Historicamente reconhecida como a primeira adaptação ocidental das populares séries ‘sentai’ japonesas (sendo ‘sentai’ o termo genérico para designar aquele tipo de programas em que uma equipa de artistas marciais de uniforme enfrenta monstros do espaço dentro de um enorme robô de combate) a série original de Mighty Morphin’ Power Rangers consistia de três temporadas, exibidas nos EUA a partir de 1993. No entanto, o conhecido desfasamento sócio-cultural da altura causou o habitual atraso de 2-3 anos na exportação do programa, fazendo com que este chegasse a Portugal apenas em meados da década, em versão já dobrada e pronta a consumir por milhares de crianças.

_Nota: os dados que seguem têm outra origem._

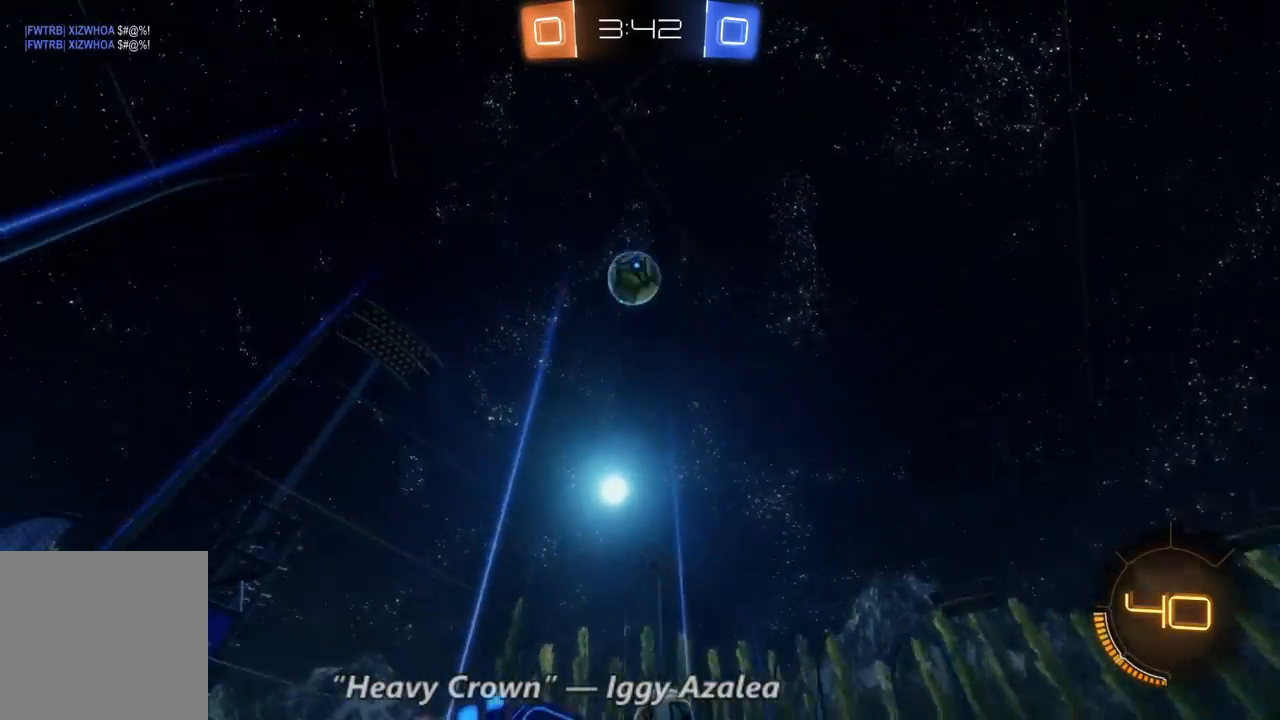
{"dt_ms": 500, "buttons": ["L2"], "left_stick": "right", "right_stick": "center", "events": [[100, "R2", "down"], [100, "left_stick", "left"], [300, "left_stick", "right"], [467, "R2", "up"], [500, "L2", "down"]]}
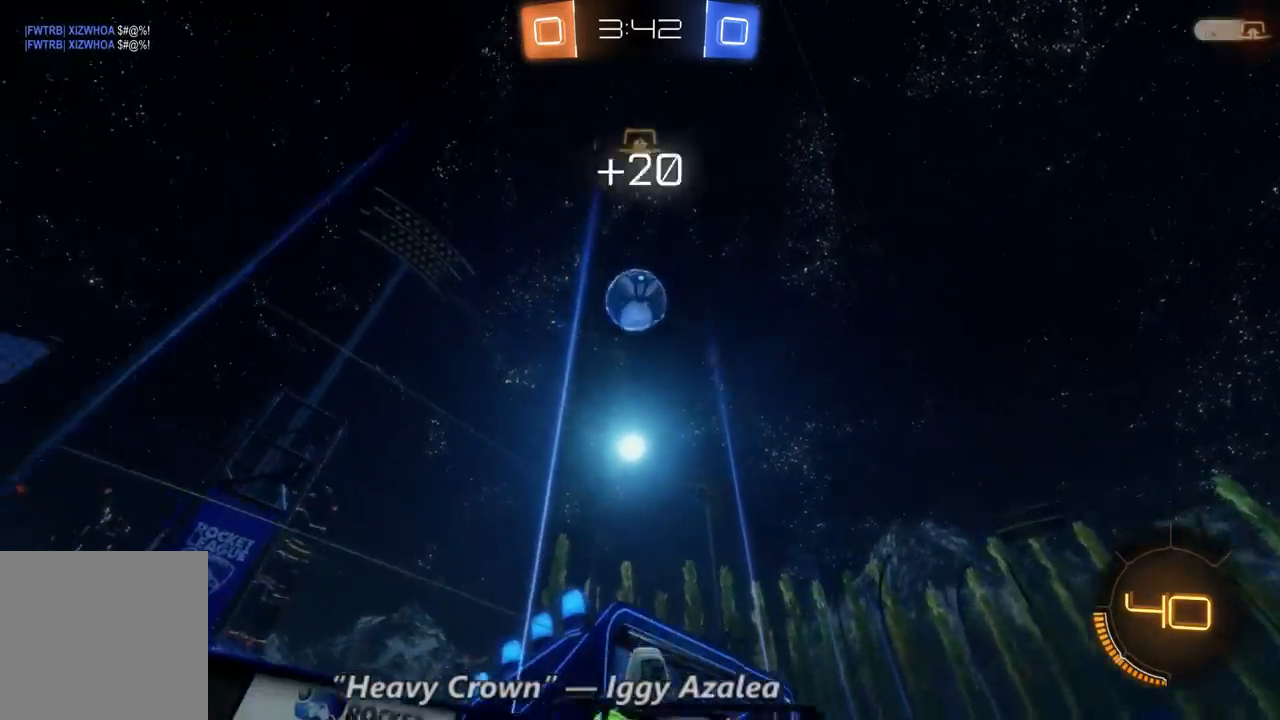
{"dt_ms": 500, "buttons": ["R2"], "left_stick": "center", "right_stick": "center", "events": [[267, "L2", "up"], [267, "R2", "down"], [367, "left_stick", "center"]]}
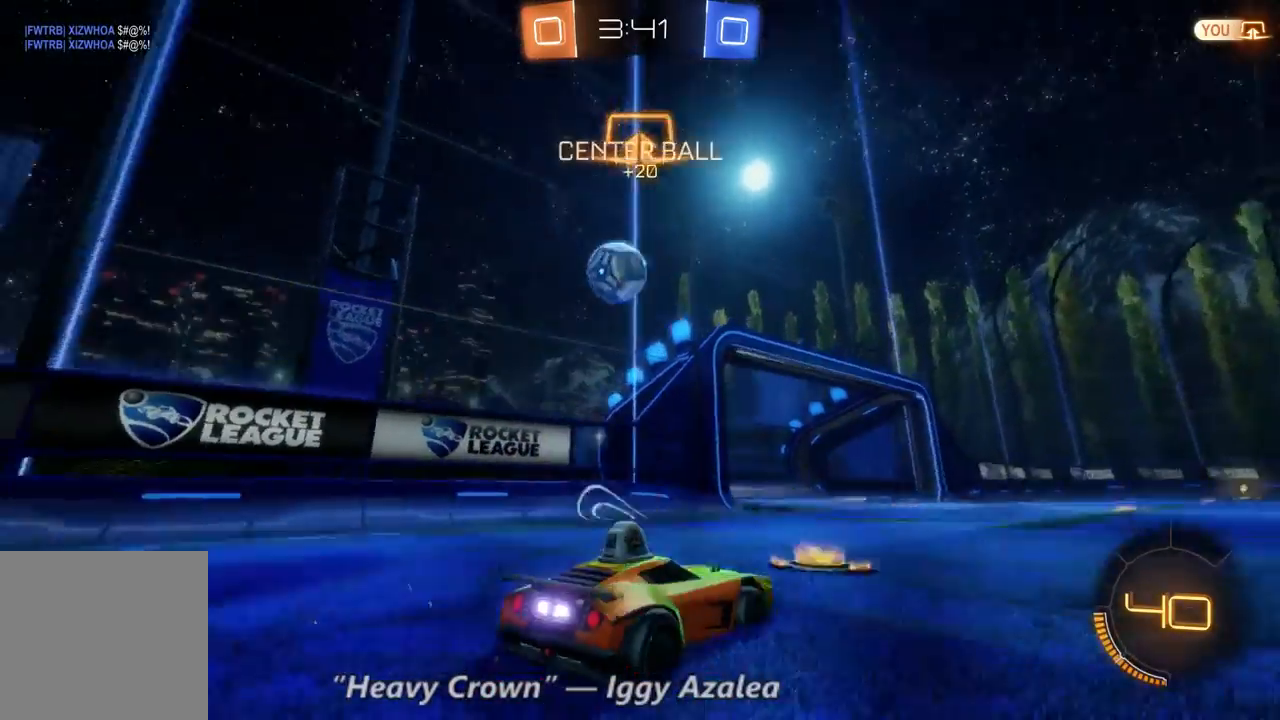
{"dt_ms": 500, "buttons": ["R2"], "left_stick": "right", "right_stick": "center", "events": [[233, "left_stick", "right"]]}
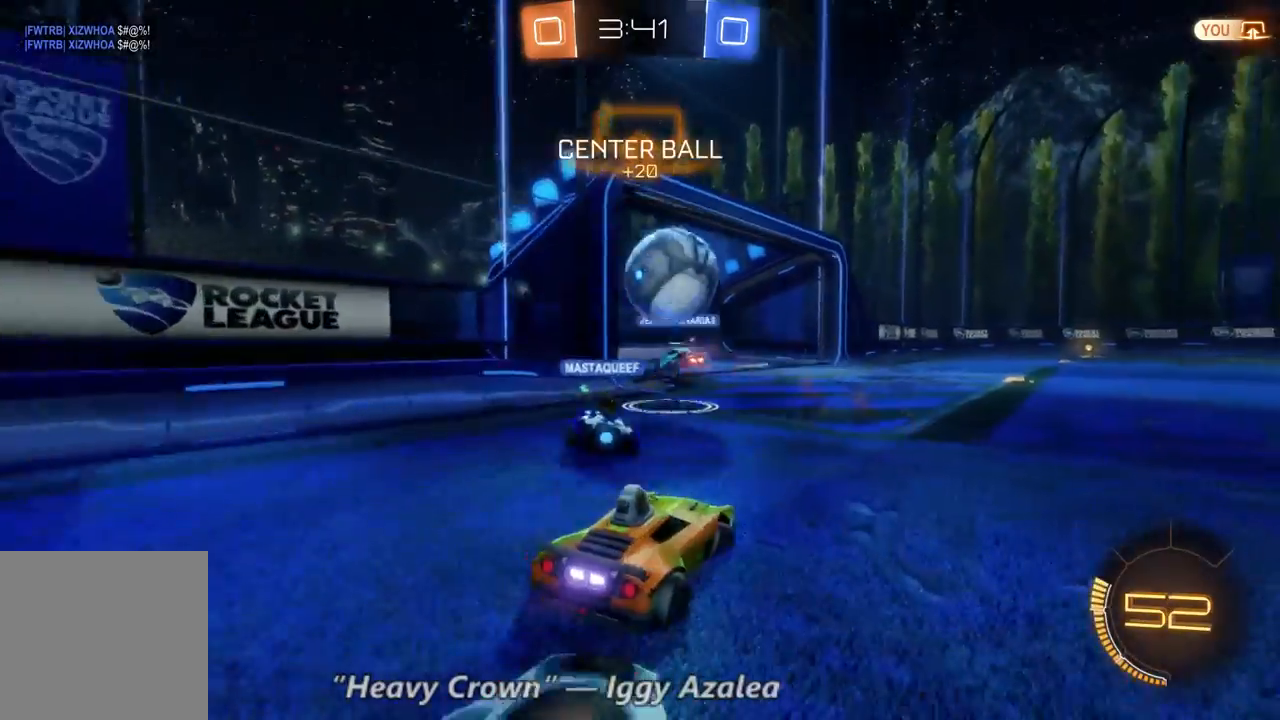
{"dt_ms": 1000, "buttons": ["R2"], "left_stick": "right", "right_stick": "center", "events": [[700, "Y", "down"], [800, "Y", "up"]]}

Exibida no popular programa infantil da SIC, ‘Buereré’ - do qual era mesmo a principal atracção - a série não tardou a cativar o seu público-alvo, que rapidamente se rendeu àqueles heróis adolescentes virtuosos, mas ainda assim bem capazes de se defender contra as ameaças espaciais da bruxa Rita Repulsa. E se a primeira temporada fez sucesso, as duas seguintes apenas aumentaram o nível de popularidade dos Power Rangers entre a miudagem, cimentando a série como uma das campeãs de audiências entre os mais pequenos naquela época, e tornando o ‘merchandising’ alusivo à mesma quase tão apetecível quanto o do Dragon Ball Z.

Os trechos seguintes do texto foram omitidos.